GLASGOW, Nov 5 (Thomson Reuters Foundation) - The small Central American nation of Costa Rica has managed some revolutionary changes over the past century - from fully disbanding its military to providing universal healthcare coverage and restoring vast acreage of lost tropical forests.
In making those changes, its people have achieved a better life expectancy than U.S. citizens, and Costa Rica has become an upper-middle-income country with a green economy powered by hydro-electricity and built in part around ecotourism.
"Everybody said it was impossible," said Costa Rica's President Carlos Alvarado Quesada, who is attending the COP26 U.N. climate negotiations this week in Glasgow.
But Costa Rica - like most countries around the world - now faces another massive challenge: wresting its economy fully onto a path that ends the use of climate-wrecking fossil fuels while improving quality of life and prospects for its people.
Quesada is cautiously optimistic that transformation can happen, not just in his already-green nation but in others too, where the shift will be much harder.
"When people say it's impossible to move to a future free of fossil fuels, evidence points in the opposite direction," he told the Thomson Reuters Foundation in an interview.
Next week, Costa Rica and Denmark will launch a new "Beyond Oil and Gas Alliance" (BOGA), whose members seek a "managed phase-out of oil and gas production to align with Paris Agreement goals".
That alliance aims to end all fossil fuel exploration and production within member countries - a step beyond a commitment this week by 25 countries, development banks and national groupings to end public finance for most fossil fuel exploration and production overseas by the end of 2022.
Costa Rica's legislature in July was scheduled to consider a measure to ban oil and gas exploration and exploitation in the country, a move hotly opposed by its Chamber of Industries.
After some adjustments, the measure is now back before lawmakers and likely to pass, Quesada said, saying the country was "the closest we've ever been to achieving that (goal)".
Organisers of the COP26 talks have made ending finance for coal power, the dirtiest fossil fuel - as well as winning commitments to end its use for power production - a major goal.
But the International Energy Agency has said that to keep planetary heating to 1.5 degrees Celsius, the more ambitious goal of the Paris Agreement, new investment in not just coal but also oil and natural gas needs to end this year.
Quesada said each nation would have to fight its own domestic political battles and find its own path to making such swift changes - and ensure its citizens are brought along.
"We cannot have global agreements... that are going to be unjust and unfair," whether to indigenous people or coal workers who are losing their jobs, he added, warning a "one-size-fits-all" approach to securing a green transition would fail.
DISINFORMATION THREAT
One huge challenge to winning consensus for change within countries and at the international level is widespread political polarisation driven partly by disinformation, particularly on social media, the president said.

**Brief 1**
In the Costa Rica article:
(a) What powers Costa Rica's green economy?
(b) Which country will launch the "Beyond Oil and Gas Alliance" together with Costa Rica?
(c) Which body hotly opposed the measure to ban oil and gas exploration and exploitation in Costa Rica?
**Brief 2**
Copy word for word the stretch of the Costa Rica article from "But the International" through "end this year.".
**Brief 3**
What revolutionary changes does the Costa Rica article say the country has managed over the past century?

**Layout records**
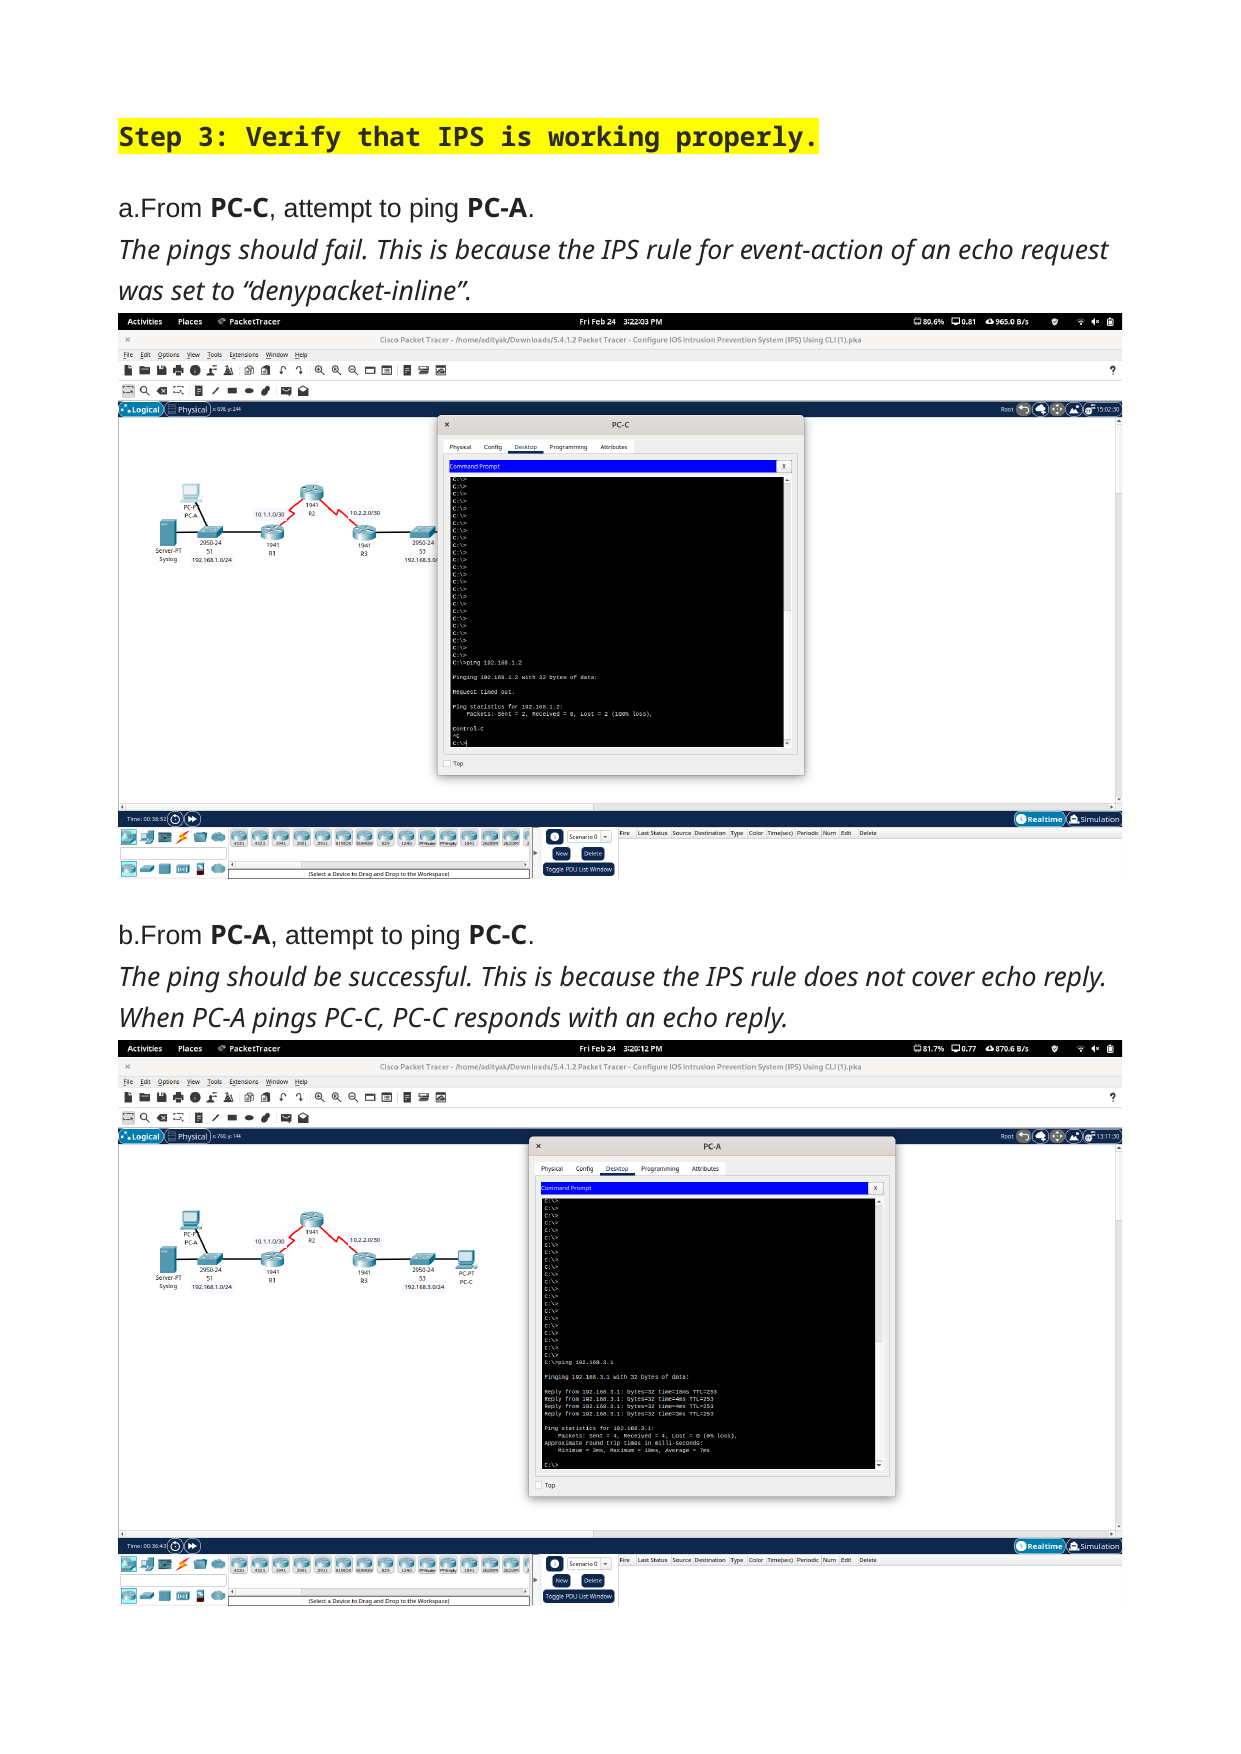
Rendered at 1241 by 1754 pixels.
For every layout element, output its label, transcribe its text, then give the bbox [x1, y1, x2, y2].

text The pings should fail. This is because the IPS rule for event-action of an echo request was set to “denypacket-inline”. [118, 231, 1122, 308]
text b.From PC-A, attempt to ping PC-C. [118, 916, 1122, 952]
text a.From PC-C, attempt to ping PC-A. [118, 189, 1122, 225]
subtitle Step 3: Verify that IPS is working properly. [118, 118, 1122, 154]
text The ping should be successful. This is because the IPS rule does not cover echo reply. When PC-A pings PC-C, PC-C responds with an echo reply. [118, 957, 1122, 1035]
picture [118, 1040, 1123, 1606]
picture [118, 313, 1123, 879]
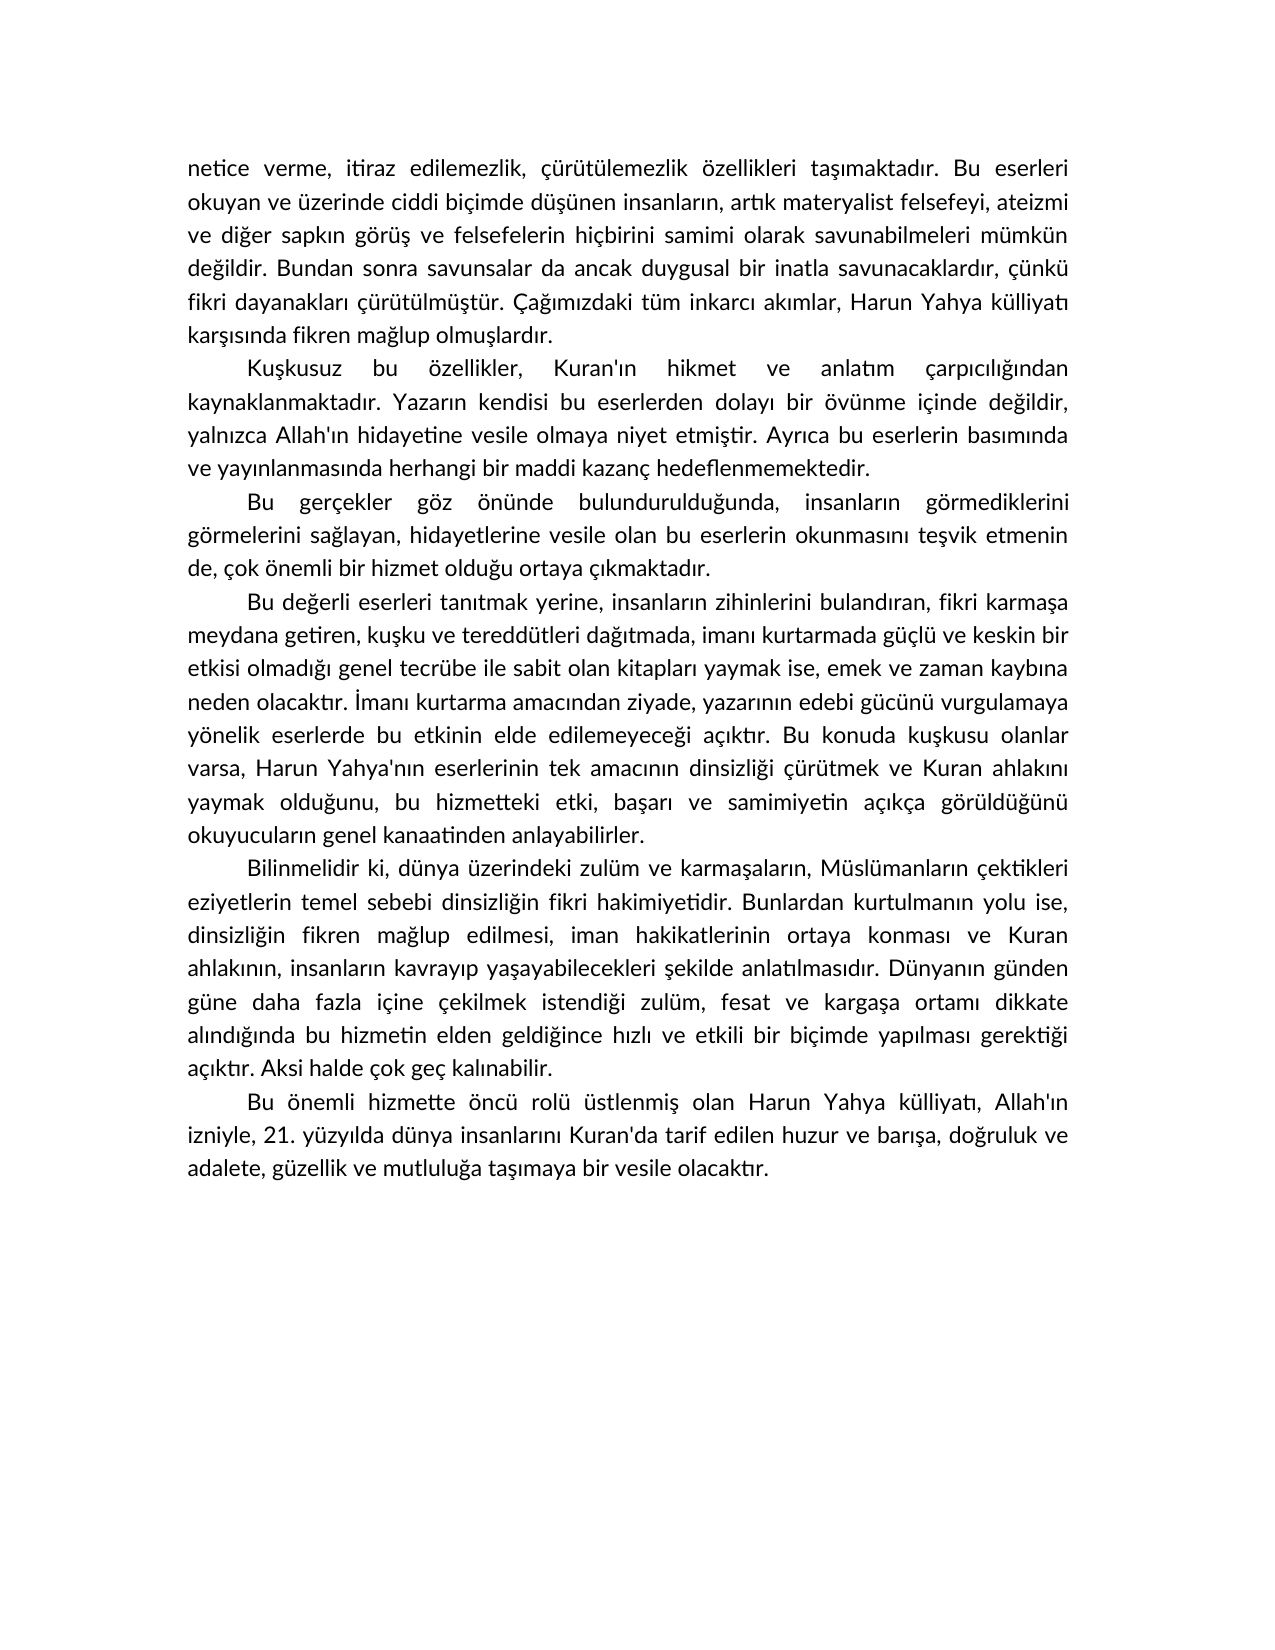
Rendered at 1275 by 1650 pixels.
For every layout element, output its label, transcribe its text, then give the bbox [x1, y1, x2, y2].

text Bu önemli hizmette öncü rolü üstlenmiş olan Harun Yahya külliyatı, Allah'ın izniyle, 21. yüzyılda dünya insanlarını Kuran'da tarif edilen huzur ve barışa, doğruluk ve adalete, güzellik ve mutluluğa taşımaya bir vesile olacaktır. [187, 1083, 1070, 1183]
text netice verme, itiraz edilemezlik, çürütülemezlik özellikleri taşımaktadır. Bu eserleri okuyan ve üzerinde ciddi biçimde düşünen insanların, artık materyalist felsefeyi, ateizmi ve diğer sapkın görüş ve felsefelerin hiçbirini samimi olarak savunabilmeleri mümkün değildir. Bundan sonra savunsalar da ancak duygusal bir inatla savunacaklardır, çünkü fikri dayanakları çürütülmüştür. Çağımızdaki tüm inkarcı akımlar, Harun Yahya külliyatı karşısında fikren mağlup olmuşlardır. [187, 150, 1070, 350]
text Bu değerli eserleri tanıtmak yerine, insanların zihinlerini bulandıran, fikri karmaşa meydana getiren, kuşku ve tereddütleri dağıtmada, imanı kurtarmada güçlü ve keskin bir etkisi olmadığı genel tecrübe ile sabit olan kitapları yaymak ise, emek ve zaman kaybına neden olacaktır. İmanı kurtarma amacından ziyade, yazarının edebi gücünü vurgulamaya yönelik eserlerde bu etkinin elde edilemeyeceği açıktır. Bu konuda kuşkusu olanlar varsa, Harun Yahya'nın eserlerinin tek amacının dinsizliği çürütmek ve Kuran ahlakını yaymak olduğunu, bu hizmetteki etki, başarı ve samimiyetin açıkça görüldüğünü okuyucuların genel kanaatinden anlayabilirler. [187, 583, 1070, 850]
text Bu gerçekler göz önünde bulundurulduğunda, insanların görmediklerini görmelerini sağlayan, hidayetlerine vesile olan bu eserlerin okunmasını teşvik etmenin de, çok önemli bir hizmet olduğu ortaya çıkmaktadır. [187, 483, 1070, 583]
text Bilinmelidir ki, dünya üzerindeki zulüm ve karmaşaların, Müslümanların çektikleri eziyetlerin temel sebebi dinsizliğin fikri hakimiyetidir. Bunlardan kurtulmanın yolu ise, dinsizliğin fikren mağlup edilmesi, iman hakikatlerinin ortaya konması ve Kuran ahlakının, insanların kavrayıp yaşayabilecekleri şekilde anlatılmasıdır. Dünyanın günden güne daha fazla içine çekilmek istendiği zulüm, fesat ve kargaşa ortamı dikkate alındığında bu hizmetin elden geldiğince hızlı ve etkili bir biçimde yapılması gerektiği açıktır. Aksi halde çok geç kalınabilir. [187, 850, 1070, 1083]
text Kuşkusuz bu özellikler, Kuran'ın hikmet ve anlatım çarpıcılığından kaynaklanmaktadır. Yazarın kendisi bu eserlerden dolayı bir övünme içinde değildir, yalnızca Allah'ın hidayetine vesile olmaya niyet etmiştir. Ayrıca bu eserlerin basımında ve yayınlanmasında herhangi bir maddi kazanç hedeflenmemektedir. [187, 350, 1070, 483]
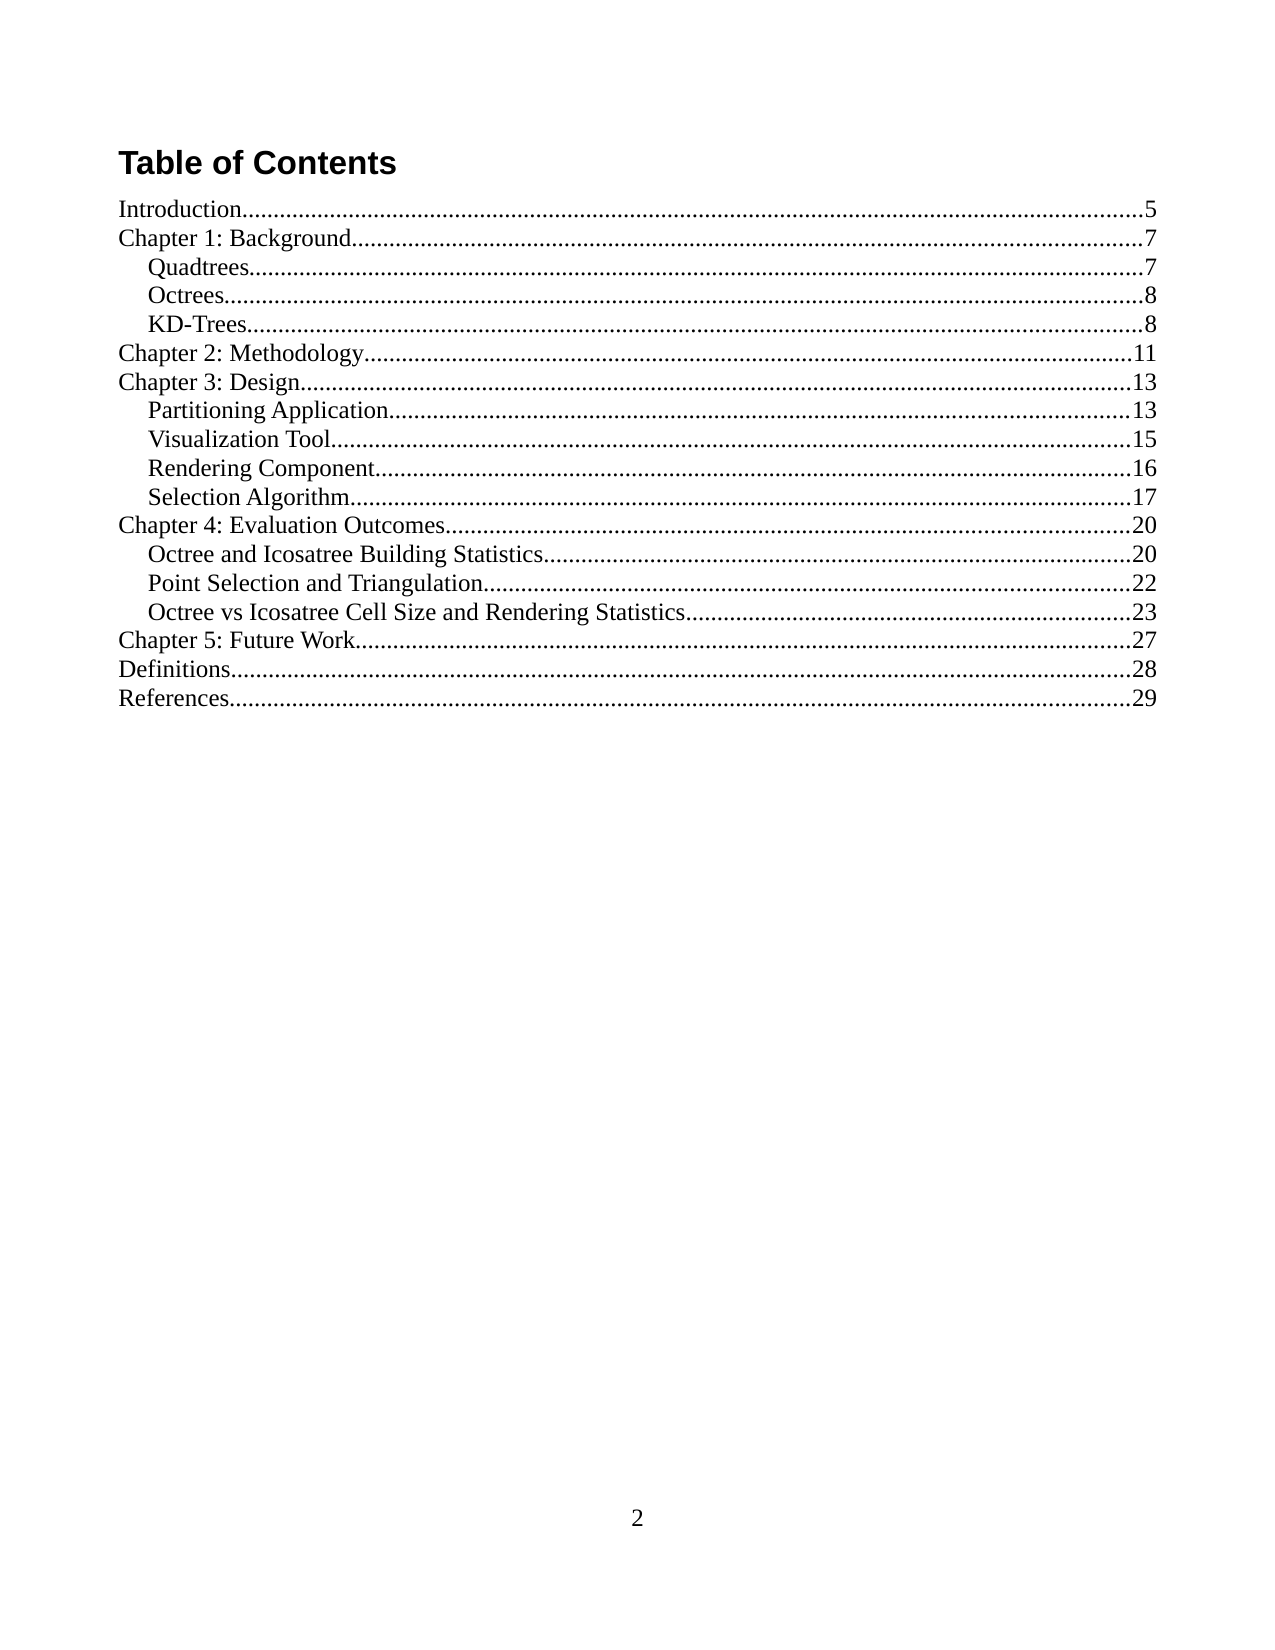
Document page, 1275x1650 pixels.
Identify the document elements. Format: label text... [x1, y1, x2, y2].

**Reply 1**
(a) Hydro-electricity
(b) Denmark
(c) Costa Rica's Chamber of Industries

**Reply 2**
But the International Energy Agency has said that to keep planetary heating to 1.5 degrees Celsius, the more ambitious goal of the Paris Agreement, new investment in not just coal but also oil and natural gas needs to end this year.

**Reply 3**
- Fully disbanding its military
- Providing universal healthcare coverage
- Restoring vast acreage of lost tropical forests